* **TAREFA PROPOSTA 1**
Liste todas as siglas que aparecem no texto sobre o programa Mais Médicos.
* **TAREFA PROPOSTA 2**
Transcreva o trecho do texto sobre o programa Mais Médicos que começa nas palavras "Papel das entidades" e termina depois de "solução de problemas.".

* **TEXTO DA PÁGINA**
——

Renata lembra que trazer médicos estrangeiros é uma ação de curto prazo, pois o programa contempla também medidas como abertura de cursos de medicina e formação de mais profissionais da saúde voltados para a atenção primária. “Estamos montando uma estrutura que tem sustentabilidade. Existem ações de curto, médio e longo prazo. A população não podia esperar, então tínhamos que ter médicos para agora. O estudante de medicina leva seis anos para ser formado e tínhamos que resolver esse problema de acesso aos médicos no Brasil”, defendeu.
A médica, que também é professora de medicina na Universidade Federal de Pernambuco (UFPE), avalia que a interiorização dos cursos é fundamental para garantir o atendimento de saúde em regiões historicamente desassistidas. “Abrimos um curso de medicina em Caruaru que está na segunda turma. Temos 160 alunos e recebemos anualmente pelo Enem [Exame Nacional do Ensino Médio] mais e mais estudantes. Temos também 15 médicos residentes. Essas ações não são tapa-buracos e o Mais Médicos não vai acabar quando os médicos dos outros países forem embora”, destacou.
Papel das entidades
Na avaliação de Renata, as entidades médicas tiveram um papel muito importante na construção do Sistema Único de Saúde (SUS) e poderiam contribuir para a fiscalização e solução de problemas.

——

Registros de dados coletados
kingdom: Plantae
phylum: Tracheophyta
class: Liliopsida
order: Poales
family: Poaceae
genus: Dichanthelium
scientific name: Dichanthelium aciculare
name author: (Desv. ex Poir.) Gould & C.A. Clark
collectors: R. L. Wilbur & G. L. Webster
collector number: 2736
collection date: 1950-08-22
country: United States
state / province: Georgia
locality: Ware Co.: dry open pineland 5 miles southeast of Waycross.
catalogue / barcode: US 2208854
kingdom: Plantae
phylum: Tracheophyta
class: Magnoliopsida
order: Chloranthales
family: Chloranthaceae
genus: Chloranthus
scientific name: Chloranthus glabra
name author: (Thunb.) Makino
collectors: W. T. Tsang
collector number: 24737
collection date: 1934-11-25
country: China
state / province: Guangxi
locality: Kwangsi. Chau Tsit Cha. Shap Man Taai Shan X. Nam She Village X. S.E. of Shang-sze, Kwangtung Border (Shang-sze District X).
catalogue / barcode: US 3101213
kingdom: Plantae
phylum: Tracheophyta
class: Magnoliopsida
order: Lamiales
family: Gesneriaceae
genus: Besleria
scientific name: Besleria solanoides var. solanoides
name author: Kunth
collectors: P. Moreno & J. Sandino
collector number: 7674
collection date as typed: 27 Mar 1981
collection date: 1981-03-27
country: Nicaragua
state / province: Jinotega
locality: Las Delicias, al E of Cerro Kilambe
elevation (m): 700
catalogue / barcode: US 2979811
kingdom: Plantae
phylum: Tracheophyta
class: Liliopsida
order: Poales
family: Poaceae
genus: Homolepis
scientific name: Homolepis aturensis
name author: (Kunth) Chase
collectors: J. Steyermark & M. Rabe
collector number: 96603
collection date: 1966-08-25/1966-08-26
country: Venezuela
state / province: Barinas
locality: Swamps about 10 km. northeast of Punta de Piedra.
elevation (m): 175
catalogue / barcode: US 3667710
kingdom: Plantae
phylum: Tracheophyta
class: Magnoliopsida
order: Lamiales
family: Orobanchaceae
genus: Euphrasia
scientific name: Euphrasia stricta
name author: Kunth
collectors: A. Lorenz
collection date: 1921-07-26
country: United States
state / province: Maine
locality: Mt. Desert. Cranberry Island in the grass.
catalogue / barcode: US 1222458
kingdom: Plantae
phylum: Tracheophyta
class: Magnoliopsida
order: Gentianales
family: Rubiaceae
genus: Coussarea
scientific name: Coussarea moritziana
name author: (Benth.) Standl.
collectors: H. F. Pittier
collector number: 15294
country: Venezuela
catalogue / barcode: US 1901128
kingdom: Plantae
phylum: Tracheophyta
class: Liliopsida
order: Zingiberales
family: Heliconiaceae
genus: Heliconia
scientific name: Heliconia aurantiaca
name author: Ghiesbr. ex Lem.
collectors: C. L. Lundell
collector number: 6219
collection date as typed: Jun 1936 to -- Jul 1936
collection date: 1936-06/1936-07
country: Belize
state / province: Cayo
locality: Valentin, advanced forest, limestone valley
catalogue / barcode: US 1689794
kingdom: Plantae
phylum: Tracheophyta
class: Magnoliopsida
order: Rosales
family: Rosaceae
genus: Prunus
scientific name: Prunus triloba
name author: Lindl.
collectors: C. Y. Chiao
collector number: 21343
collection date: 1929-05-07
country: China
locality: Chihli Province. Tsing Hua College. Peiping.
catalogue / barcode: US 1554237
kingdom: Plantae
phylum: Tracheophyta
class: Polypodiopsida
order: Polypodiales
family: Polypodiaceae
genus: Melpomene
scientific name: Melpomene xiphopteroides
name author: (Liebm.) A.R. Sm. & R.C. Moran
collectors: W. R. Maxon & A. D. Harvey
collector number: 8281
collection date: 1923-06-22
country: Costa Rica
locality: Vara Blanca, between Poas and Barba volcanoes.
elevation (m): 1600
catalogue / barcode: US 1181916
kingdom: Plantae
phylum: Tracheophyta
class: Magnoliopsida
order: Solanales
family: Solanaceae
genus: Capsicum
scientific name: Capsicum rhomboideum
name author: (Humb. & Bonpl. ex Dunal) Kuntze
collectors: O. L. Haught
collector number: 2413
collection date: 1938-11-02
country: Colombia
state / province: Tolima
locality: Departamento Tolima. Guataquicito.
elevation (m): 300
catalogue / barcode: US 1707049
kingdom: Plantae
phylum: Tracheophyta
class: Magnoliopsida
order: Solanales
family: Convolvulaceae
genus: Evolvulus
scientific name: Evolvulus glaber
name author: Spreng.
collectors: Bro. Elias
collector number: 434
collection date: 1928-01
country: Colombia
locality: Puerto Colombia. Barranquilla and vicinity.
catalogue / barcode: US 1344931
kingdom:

——

* **SOLUÇÃO 1**
UFPE, Enem, SUS

* **SOLUÇÃO 2**
Papel das entidades
Na avaliação de Renata, as entidades médicas tiveram um papel muito importante na construção do Sistema Único de Saúde (SUS) e poderiam contribuir para a fiscalização e solução de problemas.